When I was invited to direct Gounod’s Roméo et Juliette at the Opéra de Nice, I knew immediately that I wanted to strip away everything decorative and find the bone. Opera can be magnificent, but it can also hide behind its own grandeur — the costumes, the sets, the spectacle. I wanted none of that. I wanted war.
We built a world of rubble and sandbags, a place that felt bombed-out, exhausted, somewhere between the 1940s and now. Juliette’s balcony was not a pretty terrace draped in flowers — it was a smoking ruin. Because that is the truth of this story. There is nothing romantic about the world these two young people are born into. It is ugly, violent, and broken, and they are trapped inside it.
What interests me about Romeo and Juliet has never been the love story — for me, that is almost secondary. What fascinates me is the war. The senseless, age-old war between two families in the same city, the same streets. Human nature has not changed one iota since the ancient Greeks. We are creatures of both love and hate, and we keep finding reasons to exist against someone — regardless of skin colour, religion, or anything rational. The Montagues and Capulets are not history. They are today’s news.
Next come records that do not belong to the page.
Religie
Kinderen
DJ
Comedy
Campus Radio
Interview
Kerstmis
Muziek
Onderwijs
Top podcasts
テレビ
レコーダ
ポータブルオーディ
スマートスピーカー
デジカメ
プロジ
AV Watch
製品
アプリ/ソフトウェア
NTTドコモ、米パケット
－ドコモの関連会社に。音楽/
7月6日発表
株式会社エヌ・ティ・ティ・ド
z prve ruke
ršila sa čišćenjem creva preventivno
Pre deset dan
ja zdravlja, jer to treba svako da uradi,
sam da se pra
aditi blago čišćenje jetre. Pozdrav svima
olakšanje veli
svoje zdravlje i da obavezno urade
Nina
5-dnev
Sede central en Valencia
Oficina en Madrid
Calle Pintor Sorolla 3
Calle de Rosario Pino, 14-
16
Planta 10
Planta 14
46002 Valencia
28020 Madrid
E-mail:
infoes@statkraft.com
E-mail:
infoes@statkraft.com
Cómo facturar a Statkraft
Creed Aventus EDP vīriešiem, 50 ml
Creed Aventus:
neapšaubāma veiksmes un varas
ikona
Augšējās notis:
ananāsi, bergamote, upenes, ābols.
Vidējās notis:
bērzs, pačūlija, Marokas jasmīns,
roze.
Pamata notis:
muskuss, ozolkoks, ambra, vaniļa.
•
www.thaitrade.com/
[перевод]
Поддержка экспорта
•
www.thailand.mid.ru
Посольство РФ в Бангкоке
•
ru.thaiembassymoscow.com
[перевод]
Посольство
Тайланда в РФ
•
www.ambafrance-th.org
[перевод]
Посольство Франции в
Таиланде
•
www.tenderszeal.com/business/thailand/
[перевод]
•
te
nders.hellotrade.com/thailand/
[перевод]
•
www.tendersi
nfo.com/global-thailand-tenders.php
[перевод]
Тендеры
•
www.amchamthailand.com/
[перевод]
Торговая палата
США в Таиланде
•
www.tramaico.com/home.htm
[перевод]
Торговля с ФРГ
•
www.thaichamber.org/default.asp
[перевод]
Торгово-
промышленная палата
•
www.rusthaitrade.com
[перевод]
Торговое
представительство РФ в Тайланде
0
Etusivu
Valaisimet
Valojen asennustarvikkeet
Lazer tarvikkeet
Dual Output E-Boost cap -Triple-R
Working with Noëlle Ginefri, we removed every piece of decorative clutter and let the drama breathe through shadows, through the physical space, through the bodies on stage. Vannina Santoni brought something remarkable to Juliette — she refused the stiffness that opera sometimes demands and gave us a real, impulsive, breathing young woman. Her chemistry with Jésus León was not performed. It was lived. I treated them not as operatic archetypes but as two teenagers caught in a military stalemate, reaching for each other across the wreckage.
In Gounod’s version, unlike Shakespeare, there is no reconciliation between the families. It ends very badly. So I placed young extras at the close of the production, creating a loop back to the beginning — forcing us to confront the question: what have we learned? The answer, I am afraid, is nothing. And that is the real tragedy.